Repeat each line of the material exactly.
_____
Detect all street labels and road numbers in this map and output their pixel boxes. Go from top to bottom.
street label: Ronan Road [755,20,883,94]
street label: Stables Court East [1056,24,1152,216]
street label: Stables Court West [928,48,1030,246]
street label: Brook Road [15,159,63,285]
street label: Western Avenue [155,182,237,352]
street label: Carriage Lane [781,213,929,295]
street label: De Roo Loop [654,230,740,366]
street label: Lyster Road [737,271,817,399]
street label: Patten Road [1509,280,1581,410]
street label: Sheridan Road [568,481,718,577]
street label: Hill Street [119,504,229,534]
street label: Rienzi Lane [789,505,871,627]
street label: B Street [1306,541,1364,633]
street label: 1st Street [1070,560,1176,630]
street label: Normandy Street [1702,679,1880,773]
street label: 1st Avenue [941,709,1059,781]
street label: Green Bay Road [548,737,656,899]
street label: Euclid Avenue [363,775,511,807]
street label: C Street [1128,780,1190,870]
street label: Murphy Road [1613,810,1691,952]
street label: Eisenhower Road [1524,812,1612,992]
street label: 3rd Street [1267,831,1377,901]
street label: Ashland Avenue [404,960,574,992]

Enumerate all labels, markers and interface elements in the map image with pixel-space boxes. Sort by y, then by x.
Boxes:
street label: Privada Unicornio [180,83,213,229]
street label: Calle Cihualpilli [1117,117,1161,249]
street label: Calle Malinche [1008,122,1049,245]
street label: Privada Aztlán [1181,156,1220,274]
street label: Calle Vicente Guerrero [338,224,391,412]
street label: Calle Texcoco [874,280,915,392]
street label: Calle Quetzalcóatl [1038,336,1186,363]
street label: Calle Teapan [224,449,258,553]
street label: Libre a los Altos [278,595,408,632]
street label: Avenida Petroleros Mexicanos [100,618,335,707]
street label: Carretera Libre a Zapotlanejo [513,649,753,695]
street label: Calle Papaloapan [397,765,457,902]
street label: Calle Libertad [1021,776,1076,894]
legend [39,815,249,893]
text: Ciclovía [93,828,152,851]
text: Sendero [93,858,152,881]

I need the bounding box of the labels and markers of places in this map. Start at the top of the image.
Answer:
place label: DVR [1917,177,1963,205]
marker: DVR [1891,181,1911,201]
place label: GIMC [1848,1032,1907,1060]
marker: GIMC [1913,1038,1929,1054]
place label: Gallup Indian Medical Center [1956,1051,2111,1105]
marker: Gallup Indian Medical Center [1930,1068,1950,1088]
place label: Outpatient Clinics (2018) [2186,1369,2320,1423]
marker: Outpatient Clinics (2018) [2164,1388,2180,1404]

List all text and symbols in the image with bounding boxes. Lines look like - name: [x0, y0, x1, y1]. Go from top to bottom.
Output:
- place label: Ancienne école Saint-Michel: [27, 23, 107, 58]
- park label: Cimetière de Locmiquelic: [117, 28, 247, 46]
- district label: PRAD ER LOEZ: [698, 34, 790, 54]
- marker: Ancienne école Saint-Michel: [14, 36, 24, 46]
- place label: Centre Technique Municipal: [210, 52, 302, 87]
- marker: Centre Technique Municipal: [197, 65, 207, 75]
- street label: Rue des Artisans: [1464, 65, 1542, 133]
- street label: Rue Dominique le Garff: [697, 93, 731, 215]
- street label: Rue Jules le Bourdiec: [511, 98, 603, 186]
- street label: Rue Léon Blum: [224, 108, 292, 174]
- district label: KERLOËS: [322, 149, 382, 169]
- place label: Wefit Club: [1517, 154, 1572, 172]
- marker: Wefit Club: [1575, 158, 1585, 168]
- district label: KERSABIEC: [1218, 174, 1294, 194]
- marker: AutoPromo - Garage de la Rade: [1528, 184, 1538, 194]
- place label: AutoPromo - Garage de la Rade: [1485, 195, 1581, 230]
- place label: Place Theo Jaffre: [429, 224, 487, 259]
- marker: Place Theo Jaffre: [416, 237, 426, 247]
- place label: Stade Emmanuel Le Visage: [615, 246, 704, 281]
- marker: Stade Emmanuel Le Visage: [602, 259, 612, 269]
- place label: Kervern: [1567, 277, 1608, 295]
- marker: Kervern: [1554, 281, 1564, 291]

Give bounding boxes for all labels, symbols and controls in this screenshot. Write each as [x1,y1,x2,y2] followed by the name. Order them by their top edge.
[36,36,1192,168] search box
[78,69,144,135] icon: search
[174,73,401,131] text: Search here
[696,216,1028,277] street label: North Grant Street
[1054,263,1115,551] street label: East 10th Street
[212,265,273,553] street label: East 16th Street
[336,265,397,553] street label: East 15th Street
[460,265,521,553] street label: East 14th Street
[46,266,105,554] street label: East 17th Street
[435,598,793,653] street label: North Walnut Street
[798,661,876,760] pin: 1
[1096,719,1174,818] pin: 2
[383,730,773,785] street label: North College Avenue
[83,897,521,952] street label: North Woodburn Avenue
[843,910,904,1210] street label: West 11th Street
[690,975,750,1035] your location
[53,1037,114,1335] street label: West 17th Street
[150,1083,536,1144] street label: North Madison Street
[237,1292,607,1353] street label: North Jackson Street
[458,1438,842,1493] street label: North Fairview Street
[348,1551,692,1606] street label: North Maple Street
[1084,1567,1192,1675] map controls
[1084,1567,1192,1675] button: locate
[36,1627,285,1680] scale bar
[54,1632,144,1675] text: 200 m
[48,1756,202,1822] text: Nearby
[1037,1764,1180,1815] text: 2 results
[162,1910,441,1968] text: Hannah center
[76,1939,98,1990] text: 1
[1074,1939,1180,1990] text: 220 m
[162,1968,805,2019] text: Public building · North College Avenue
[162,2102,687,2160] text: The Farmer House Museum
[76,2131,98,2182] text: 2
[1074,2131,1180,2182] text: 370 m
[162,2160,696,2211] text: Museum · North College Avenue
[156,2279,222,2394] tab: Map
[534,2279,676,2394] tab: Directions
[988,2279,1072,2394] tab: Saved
_____
*SOLVED PROBLEM*.
Detect all street labels and road numbers in this map and output their pixel boxes. Go from top to bottom.
street label: Ronan Road [755,20,883,94]
street label: Stables Court East [1056,24,1152,216]
street label: Stables Court West [928,48,1030,246]
street label: Brook Road [15,159,63,285]
street label: Western Avenue [155,182,237,352]
street label: Carriage Lane [781,213,929,295]
street label: De Roo Loop [654,230,740,366]
street label: Lyster Road [737,271,817,399]
street label: Patten Road [1509,280,1581,410]
street label: Sheridan Road [568,481,718,577]
street label: Hill Street [119,504,229,534]
street label: Rienzi Lane [789,505,871,627]
street label: B Street [1306,541,1364,633]
street label: 1st Street [1070,560,1176,630]
street label: Normandy Street [1702,679,1880,773]
street label: 1st Avenue [941,709,1059,781]
street label: Green Bay Road [548,737,656,899]
street label: Euclid Avenue [363,775,511,807]
street label: C Street [1128,780,1190,870]
street label: Murphy Road [1613,810,1691,952]
street label: Eisenhower Road [1524,812,1612,992]
street label: 3rd Street [1267,831,1377,901]
street label: Ashland Avenue [404,960,574,992]

Enumerate all labels, markers and interface elements in the map image with pixel-space boxes. Sort by y, then by x.
Boxes:
street label: Privada Unicornio [180,83,213,229]
street label: Calle Cihualpilli [1117,117,1161,249]
street label: Calle Malinche [1008,122,1049,245]
street label: Privada Aztlán [1181,156,1220,274]
street label: Calle Vicente Guerrero [338,224,391,412]
street label: Calle Texcoco [874,280,915,392]
street label: Calle Quetzalcóatl [1038,336,1186,363]
street label: Calle Teapan [224,449,258,553]
street label: Libre a los Altos [278,595,408,632]
street label: Avenida Petroleros Mexicanos [100,618,335,707]
street label: Carretera Libre a Zapotlanejo [513,649,753,695]
street label: Calle Papaloapan [397,765,457,902]
street label: Calle Libertad [1021,776,1076,894]
legend [39,815,249,893]
text: Ciclovía [93,828,152,851]
text: Sendero [93,858,152,881]

I need the bounding box of the labels and markers of places in this map. Start at the top of the image.
Answer:
place label: DVR [1917,177,1963,205]
marker: DVR [1891,181,1911,201]
place label: GIMC [1848,1032,1907,1060]
marker: GIMC [1913,1038,1929,1054]
place label: Gallup Indian Medical Center [1956,1051,2111,1105]
marker: Gallup Indian Medical Center [1930,1068,1950,1088]
place label: Outpatient Clinics (2018) [2186,1369,2320,1423]
marker: Outpatient Clinics (2018) [2164,1388,2180,1404]

List all text and symbols in the image with bounding boxes. Lines look like - name: [x0, y0, x1, y1]. Go from top to bottom.
Output:
- place label: Ancienne école Saint-Michel: [27, 23, 107, 58]
- park label: Cimetière de Locmiquelic: [117, 28, 247, 46]
- district label: PRAD ER LOEZ: [698, 34, 790, 54]
- marker: Ancienne école Saint-Michel: [14, 36, 24, 46]
- place label: Centre Technique Municipal: [210, 52, 302, 87]
- marker: Centre Technique Municipal: [197, 65, 207, 75]
- street label: Rue des Artisans: [1464, 65, 1542, 133]
- street label: Rue Dominique le Garff: [697, 93, 731, 215]
- street label: Rue Jules le Bourdiec: [511, 98, 603, 186]
- street label: Rue Léon Blum: [224, 108, 292, 174]
- district label: KERLOËS: [322, 149, 382, 169]
- place label: Wefit Club: [1517, 154, 1572, 172]
- marker: Wefit Club: [1575, 158, 1585, 168]
- district label: KERSABIEC: [1218, 174, 1294, 194]
- marker: AutoPromo - Garage de la Rade: [1528, 184, 1538, 194]
- place label: AutoPromo - Garage de la Rade: [1485, 195, 1581, 230]
- place label: Place Theo Jaffre: [429, 224, 487, 259]
- marker: Place Theo Jaffre: [416, 237, 426, 247]
- place label: Stade Emmanuel Le Visage: [615, 246, 704, 281]
- marker: Stade Emmanuel Le Visage: [602, 259, 612, 269]
- place label: Kervern: [1567, 277, 1608, 295]
- marker: Kervern: [1554, 281, 1564, 291]

Give bounding boxes for all labels, symbols and controls in this screenshot. Write each as [x1,y1,x2,y2] followed by the name. Order them by their top edge.
[36,36,1192,168] search box
[78,69,144,135] icon: search
[174,73,401,131] text: Search here
[696,216,1028,277] street label: North Grant Street
[1054,263,1115,551] street label: East 10th Street
[212,265,273,553] street label: East 16th Street
[336,265,397,553] street label: East 15th Street
[460,265,521,553] street label: East 14th Street
[46,266,105,554] street label: East 17th Street
[435,598,793,653] street label: North Walnut Street
[798,661,876,760] pin: 1
[1096,719,1174,818] pin: 2
[383,730,773,785] street label: North College Avenue
[83,897,521,952] street label: North Woodburn Avenue
[843,910,904,1210] street label: West 11th Street
[690,975,750,1035] your location
[53,1037,114,1335] street label: West 17th Street
[150,1083,536,1144] street label: North Madison Street
[237,1292,607,1353] street label: North Jackson Street
[458,1438,842,1493] street label: North Fairview Street
[348,1551,692,1606] street label: North Maple Street
[1084,1567,1192,1675] map controls
[1084,1567,1192,1675] button: locate
[36,1627,285,1680] scale bar
[54,1632,144,1675] text: 200 m
[48,1756,202,1822] text: Nearby
[1037,1764,1180,1815] text: 2 results
[162,1910,441,1968] text: Hannah center
[76,1939,98,1990] text: 1
[1074,1939,1180,1990] text: 220 m
[162,1968,805,2019] text: Public building · North College Avenue
[162,2102,687,2160] text: The Farmer House Museum
[76,2131,98,2182] text: 2
[1074,2131,1180,2182] text: 370 m
[162,2160,696,2211] text: Museum · North College Avenue
[156,2279,222,2394] tab: Map
[534,2279,676,2394] tab: Directions
[988,2279,1072,2394] tab: Saved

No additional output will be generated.